MONALEESA-2 update demonstrates ribociclib plus letrozole OS benefit
medwireNews: The final overall survival (OS) findings from the MONALEESA-2 trial confirm the long-term benefits of combining ribociclib with first-line letrozole for postmenopausal women with advanced hormone receptor (HR)-positive, HER2-negative breast cancer.
ESMO Congress 2021 session discussant Gonzalo Gomez-Abuin (Hospital Alemán, Buenos Aires, Argentina) praised the study findings, saying that “MONALEESA-2 is the first study to break the 5-year overall survival barrier in hormone receptor-positive, HER2-negative postmenopausal patients with metastatic breast cancer.”

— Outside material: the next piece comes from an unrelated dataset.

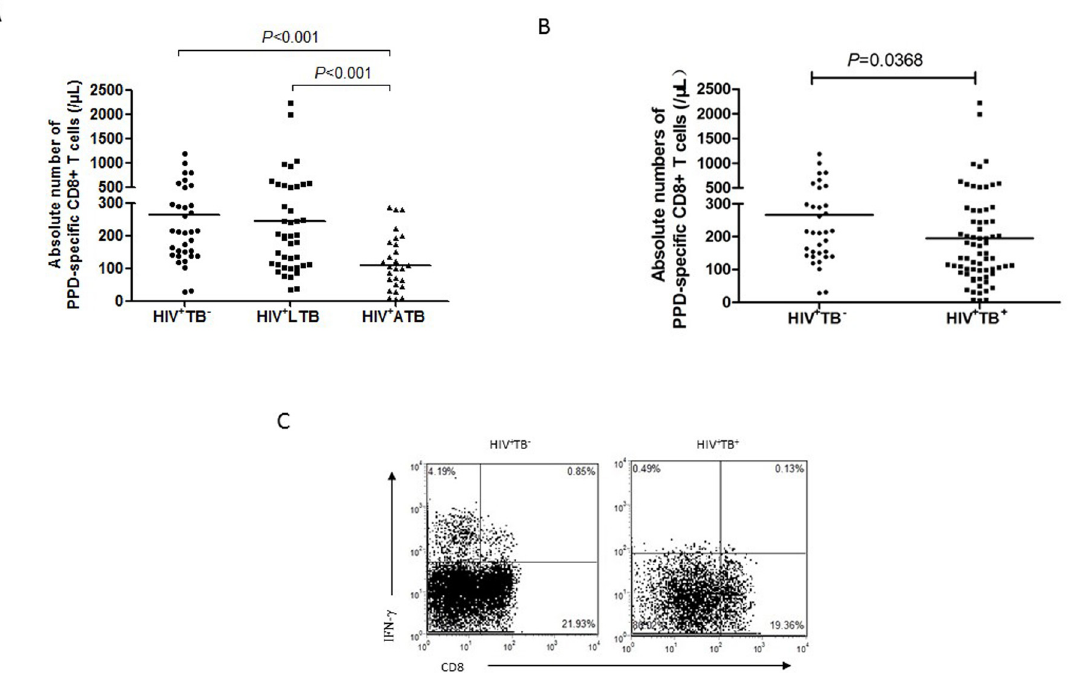
Fig 4. The absolute numbers of PPD-specific IFN- γ + CD8+ T cells in HIV-1 + individuals with or without M . tb co-infections. A . Absolute numbers of PPD-specific IFN- γ +CD8+ T cells in groups of HIV-1 + ATB, HIV-1 + LTB and HIV-1 + TB - . B . Absolute numbers of PPD-specific IFN- γ +CD8+ T cells in HIV-1 + individuals with or without M . tb co-infection. The horizontal lines represent the medians of cell numbers for each group. C . Representative CD3-gated histograms of PPD-specific IFN- γ +CD8+ T cells from cases of HIV-1 + TB - group and HIV-1 + TB + group.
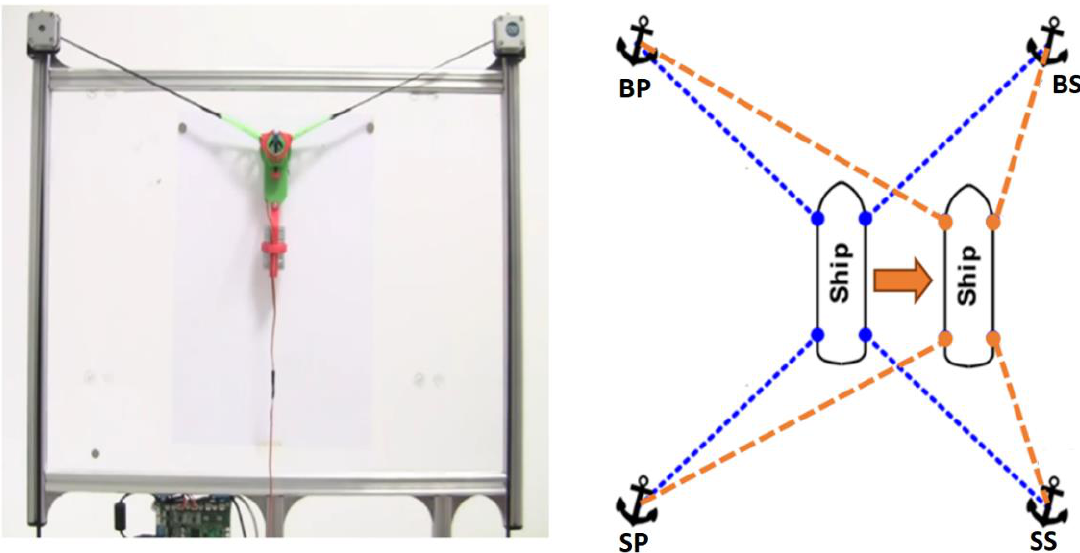
Figure 1. Comparison of a vertical plotter [18] with anchor-based positioning.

Gabriel Hortobagyi (University of Texas MD Anderson Cancer Center, Houston, USA) presented the OS findings, following on from the previously reported positive progression-free survival results for the phase 3 trial.
The 334 patients randomly assigned to receive ribociclib 600 mg/day on a 3-weeks on, 1-week off schedule plus letrozole 2.5 mg/day had a median OS of 63.9 months versus 51.4 months for the 334 patients given placebo plus letrozole, giving a significant hazard ratio of 0.76.
Hortobagyi emphasized that the difference in the estimated OS rate between the study arms increased over follow-up, from a 5.7 percentage point difference between the two groups at 4 years, rising to a 12.2 percentage point difference after 6 years, when patients given the combination arm had an OS rate of 44.2% versus 32.0% for controls.
He noted that the OS benefit occurred despite patients given ribociclib plus letrozole being less likely to subsequently receive a CDK4/6 inhibitor after discontinuing their trial protocol than those given letrozole only (21.7 vs 34.4%). The combination arm also took significantly longer to require chemotherapy (median 50.6 vs 38.9 months, hazard ratio=0.74).
While there were no new safety signals in the study, Hortobagyi reported the grade 3–4 adverse events (AEs) of special interest for ribociclib plus letrozole compared with letrozole alone, namely neutropenia (63.8 vs 1.2%), hepatobiliary AEs (14.4 vs 4.8%), prolonged QT interval (4.5 vs 2.1%), and interstitial lung disease or pneumonitis (0.6 vs 0.0%).
“Ribociclib combined with endocrine therapy is the only first-line treatment with OS benefit and should therefore be considered as the preferred treatment option for HR+/HER2- advanced breast cancer,” the lead investigator concluded.
Hortobagyi added: “The MONALEESA trials with ribociclib demonstrate a consistent overall survival benefit regardless of endocrine therapy partner, line of therapy, or menopausal status.”